YOUR GOAL: Go through the entries below and tally the lines containing the string "serif"; report only the tally.

□ □ □ □

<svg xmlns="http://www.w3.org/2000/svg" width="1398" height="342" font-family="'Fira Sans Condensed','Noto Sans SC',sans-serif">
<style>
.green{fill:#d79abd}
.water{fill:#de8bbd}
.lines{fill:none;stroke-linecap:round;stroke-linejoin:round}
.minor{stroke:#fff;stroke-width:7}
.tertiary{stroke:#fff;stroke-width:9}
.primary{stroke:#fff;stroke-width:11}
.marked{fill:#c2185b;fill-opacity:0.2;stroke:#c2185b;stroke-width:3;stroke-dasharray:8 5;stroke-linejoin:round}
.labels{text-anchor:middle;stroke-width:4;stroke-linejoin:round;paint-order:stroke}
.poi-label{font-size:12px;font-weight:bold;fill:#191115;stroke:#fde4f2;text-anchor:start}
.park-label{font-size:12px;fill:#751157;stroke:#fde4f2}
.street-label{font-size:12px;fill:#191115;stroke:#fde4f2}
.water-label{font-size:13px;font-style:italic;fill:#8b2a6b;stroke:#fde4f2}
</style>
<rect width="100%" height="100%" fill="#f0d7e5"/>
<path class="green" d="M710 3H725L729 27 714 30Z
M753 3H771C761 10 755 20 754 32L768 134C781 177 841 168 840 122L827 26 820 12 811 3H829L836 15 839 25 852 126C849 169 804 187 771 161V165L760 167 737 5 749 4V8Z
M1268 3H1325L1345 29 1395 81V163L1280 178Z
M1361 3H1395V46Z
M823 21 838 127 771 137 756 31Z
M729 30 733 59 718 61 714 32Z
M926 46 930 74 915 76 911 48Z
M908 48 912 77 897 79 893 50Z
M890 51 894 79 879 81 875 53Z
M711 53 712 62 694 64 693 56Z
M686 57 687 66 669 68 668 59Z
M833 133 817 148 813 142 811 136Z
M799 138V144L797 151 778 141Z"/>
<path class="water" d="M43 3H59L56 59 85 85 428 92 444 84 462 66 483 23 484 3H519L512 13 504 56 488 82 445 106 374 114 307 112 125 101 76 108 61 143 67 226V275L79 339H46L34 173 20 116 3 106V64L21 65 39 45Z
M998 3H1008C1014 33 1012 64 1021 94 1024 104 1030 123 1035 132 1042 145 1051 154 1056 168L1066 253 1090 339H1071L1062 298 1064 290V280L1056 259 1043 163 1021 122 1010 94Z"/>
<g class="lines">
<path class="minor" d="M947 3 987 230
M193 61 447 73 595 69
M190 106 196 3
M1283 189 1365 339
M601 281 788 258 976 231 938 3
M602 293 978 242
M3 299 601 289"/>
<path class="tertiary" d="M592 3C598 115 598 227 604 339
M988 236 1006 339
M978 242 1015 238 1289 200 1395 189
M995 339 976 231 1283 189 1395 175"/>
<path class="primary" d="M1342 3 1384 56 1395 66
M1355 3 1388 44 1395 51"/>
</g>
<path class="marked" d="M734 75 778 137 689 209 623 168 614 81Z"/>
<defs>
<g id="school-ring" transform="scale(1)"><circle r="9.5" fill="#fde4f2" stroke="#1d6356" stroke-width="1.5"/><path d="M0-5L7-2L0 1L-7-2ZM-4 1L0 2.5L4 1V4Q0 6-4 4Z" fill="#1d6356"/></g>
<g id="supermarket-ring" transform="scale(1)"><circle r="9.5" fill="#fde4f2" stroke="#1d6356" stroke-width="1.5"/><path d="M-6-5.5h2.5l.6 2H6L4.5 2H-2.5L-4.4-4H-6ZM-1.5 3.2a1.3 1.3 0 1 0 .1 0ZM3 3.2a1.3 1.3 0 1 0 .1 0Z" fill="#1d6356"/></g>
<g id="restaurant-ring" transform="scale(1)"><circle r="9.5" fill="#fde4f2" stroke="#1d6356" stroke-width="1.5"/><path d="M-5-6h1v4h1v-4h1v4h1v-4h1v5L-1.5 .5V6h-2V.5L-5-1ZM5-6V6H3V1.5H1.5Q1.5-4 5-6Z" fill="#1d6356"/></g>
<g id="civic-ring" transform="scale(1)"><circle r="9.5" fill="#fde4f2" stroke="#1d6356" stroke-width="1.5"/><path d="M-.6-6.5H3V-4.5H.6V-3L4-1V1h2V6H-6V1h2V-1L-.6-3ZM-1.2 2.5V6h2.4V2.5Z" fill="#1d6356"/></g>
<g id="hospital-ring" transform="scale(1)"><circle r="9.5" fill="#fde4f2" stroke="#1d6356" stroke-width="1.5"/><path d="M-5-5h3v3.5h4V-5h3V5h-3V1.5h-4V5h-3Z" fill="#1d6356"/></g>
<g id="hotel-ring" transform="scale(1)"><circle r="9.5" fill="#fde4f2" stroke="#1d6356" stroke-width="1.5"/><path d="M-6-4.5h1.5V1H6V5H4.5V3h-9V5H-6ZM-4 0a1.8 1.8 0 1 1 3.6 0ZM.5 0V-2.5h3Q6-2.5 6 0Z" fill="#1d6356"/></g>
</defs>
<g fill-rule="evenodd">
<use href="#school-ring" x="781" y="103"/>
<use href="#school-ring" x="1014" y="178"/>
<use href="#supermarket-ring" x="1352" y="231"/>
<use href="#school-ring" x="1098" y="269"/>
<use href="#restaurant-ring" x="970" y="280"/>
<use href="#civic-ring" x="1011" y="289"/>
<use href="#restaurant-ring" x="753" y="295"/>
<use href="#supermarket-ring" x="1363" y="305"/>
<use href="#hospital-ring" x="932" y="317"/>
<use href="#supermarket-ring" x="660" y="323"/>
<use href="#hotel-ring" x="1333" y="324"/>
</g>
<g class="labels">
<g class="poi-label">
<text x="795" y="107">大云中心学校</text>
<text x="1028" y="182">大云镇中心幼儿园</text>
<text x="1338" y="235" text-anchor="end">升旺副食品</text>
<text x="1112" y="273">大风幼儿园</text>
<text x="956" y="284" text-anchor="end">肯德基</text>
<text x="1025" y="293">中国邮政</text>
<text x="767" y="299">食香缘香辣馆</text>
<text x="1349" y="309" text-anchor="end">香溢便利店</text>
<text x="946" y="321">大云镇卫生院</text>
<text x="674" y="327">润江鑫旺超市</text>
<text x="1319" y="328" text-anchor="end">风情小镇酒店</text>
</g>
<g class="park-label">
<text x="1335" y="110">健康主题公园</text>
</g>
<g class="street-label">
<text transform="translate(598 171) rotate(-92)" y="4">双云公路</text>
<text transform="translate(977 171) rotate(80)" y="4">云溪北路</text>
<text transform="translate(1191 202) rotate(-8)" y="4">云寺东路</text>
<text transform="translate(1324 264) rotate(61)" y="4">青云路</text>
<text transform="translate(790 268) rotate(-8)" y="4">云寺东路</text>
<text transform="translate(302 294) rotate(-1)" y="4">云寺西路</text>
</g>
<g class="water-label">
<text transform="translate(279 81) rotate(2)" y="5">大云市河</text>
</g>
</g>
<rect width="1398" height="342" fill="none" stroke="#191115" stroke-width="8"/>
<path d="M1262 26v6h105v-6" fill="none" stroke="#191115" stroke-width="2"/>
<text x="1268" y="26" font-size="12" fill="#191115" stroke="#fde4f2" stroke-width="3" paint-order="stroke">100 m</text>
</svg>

□ □ □ □

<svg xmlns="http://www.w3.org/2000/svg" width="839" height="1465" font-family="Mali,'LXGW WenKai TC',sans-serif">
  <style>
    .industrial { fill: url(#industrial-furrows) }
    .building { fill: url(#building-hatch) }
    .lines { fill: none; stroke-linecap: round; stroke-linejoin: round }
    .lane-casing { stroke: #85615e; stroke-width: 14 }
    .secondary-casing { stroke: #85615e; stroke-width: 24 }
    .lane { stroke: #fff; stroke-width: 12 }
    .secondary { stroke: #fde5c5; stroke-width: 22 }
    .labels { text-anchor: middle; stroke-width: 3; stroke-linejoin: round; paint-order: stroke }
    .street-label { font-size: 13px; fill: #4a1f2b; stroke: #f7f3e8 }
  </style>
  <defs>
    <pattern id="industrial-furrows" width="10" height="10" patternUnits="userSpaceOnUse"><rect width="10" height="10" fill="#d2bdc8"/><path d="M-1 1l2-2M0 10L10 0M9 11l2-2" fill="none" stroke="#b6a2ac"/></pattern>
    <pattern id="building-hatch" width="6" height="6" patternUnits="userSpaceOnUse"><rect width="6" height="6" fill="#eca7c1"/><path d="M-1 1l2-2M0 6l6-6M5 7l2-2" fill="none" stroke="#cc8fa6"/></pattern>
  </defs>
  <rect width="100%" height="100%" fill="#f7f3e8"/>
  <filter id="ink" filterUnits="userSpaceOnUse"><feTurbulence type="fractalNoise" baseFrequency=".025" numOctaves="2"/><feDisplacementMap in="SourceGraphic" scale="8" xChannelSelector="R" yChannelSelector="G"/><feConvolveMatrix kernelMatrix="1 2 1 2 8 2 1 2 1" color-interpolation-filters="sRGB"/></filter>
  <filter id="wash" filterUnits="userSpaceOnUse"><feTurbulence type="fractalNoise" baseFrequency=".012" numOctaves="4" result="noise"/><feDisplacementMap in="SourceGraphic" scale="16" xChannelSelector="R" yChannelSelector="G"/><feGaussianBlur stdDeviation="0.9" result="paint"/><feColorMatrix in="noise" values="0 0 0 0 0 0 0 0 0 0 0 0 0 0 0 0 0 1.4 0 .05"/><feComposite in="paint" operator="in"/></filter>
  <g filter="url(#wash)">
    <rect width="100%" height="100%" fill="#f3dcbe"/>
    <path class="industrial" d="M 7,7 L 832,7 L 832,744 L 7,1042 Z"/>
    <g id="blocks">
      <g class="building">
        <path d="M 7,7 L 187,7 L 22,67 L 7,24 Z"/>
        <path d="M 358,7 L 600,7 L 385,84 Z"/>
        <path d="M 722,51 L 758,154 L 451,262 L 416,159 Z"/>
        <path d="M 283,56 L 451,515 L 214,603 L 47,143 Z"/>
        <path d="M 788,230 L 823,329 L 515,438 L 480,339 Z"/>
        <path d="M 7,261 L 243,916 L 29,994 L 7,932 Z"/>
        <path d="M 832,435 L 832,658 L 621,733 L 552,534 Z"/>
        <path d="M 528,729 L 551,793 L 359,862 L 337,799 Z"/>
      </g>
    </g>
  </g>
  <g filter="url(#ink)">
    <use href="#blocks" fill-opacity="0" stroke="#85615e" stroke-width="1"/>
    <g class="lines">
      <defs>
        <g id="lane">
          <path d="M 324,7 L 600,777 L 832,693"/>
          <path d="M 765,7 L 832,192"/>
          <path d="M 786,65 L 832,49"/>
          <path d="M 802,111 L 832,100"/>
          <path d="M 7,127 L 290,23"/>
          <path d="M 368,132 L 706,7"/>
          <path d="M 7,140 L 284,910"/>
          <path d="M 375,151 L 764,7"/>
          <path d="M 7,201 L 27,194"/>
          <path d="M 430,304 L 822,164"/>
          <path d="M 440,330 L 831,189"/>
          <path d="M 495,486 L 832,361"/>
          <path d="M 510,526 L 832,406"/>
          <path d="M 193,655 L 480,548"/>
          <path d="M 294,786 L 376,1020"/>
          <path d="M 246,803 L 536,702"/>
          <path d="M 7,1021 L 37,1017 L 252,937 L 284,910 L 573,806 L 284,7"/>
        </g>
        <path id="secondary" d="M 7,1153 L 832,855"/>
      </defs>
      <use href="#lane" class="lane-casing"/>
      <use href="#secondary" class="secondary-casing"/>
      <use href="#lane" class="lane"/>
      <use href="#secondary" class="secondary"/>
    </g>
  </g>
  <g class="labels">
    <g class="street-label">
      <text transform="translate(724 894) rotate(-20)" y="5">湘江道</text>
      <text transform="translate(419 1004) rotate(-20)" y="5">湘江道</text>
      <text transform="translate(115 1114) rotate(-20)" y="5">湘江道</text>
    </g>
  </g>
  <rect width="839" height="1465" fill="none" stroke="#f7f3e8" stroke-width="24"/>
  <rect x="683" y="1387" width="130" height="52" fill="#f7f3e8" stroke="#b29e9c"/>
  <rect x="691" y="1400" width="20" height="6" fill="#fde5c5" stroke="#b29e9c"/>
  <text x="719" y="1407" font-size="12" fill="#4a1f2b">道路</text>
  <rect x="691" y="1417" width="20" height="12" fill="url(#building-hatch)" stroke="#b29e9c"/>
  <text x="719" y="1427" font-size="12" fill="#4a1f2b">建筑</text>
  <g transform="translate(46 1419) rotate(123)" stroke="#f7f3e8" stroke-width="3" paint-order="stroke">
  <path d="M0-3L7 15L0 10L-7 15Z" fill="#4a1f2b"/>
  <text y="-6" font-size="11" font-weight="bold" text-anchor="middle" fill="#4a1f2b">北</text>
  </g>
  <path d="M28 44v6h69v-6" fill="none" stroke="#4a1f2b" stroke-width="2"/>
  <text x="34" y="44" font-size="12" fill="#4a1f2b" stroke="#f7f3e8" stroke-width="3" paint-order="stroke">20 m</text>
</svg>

□ □ □ □

SOLUTION BELOW: 2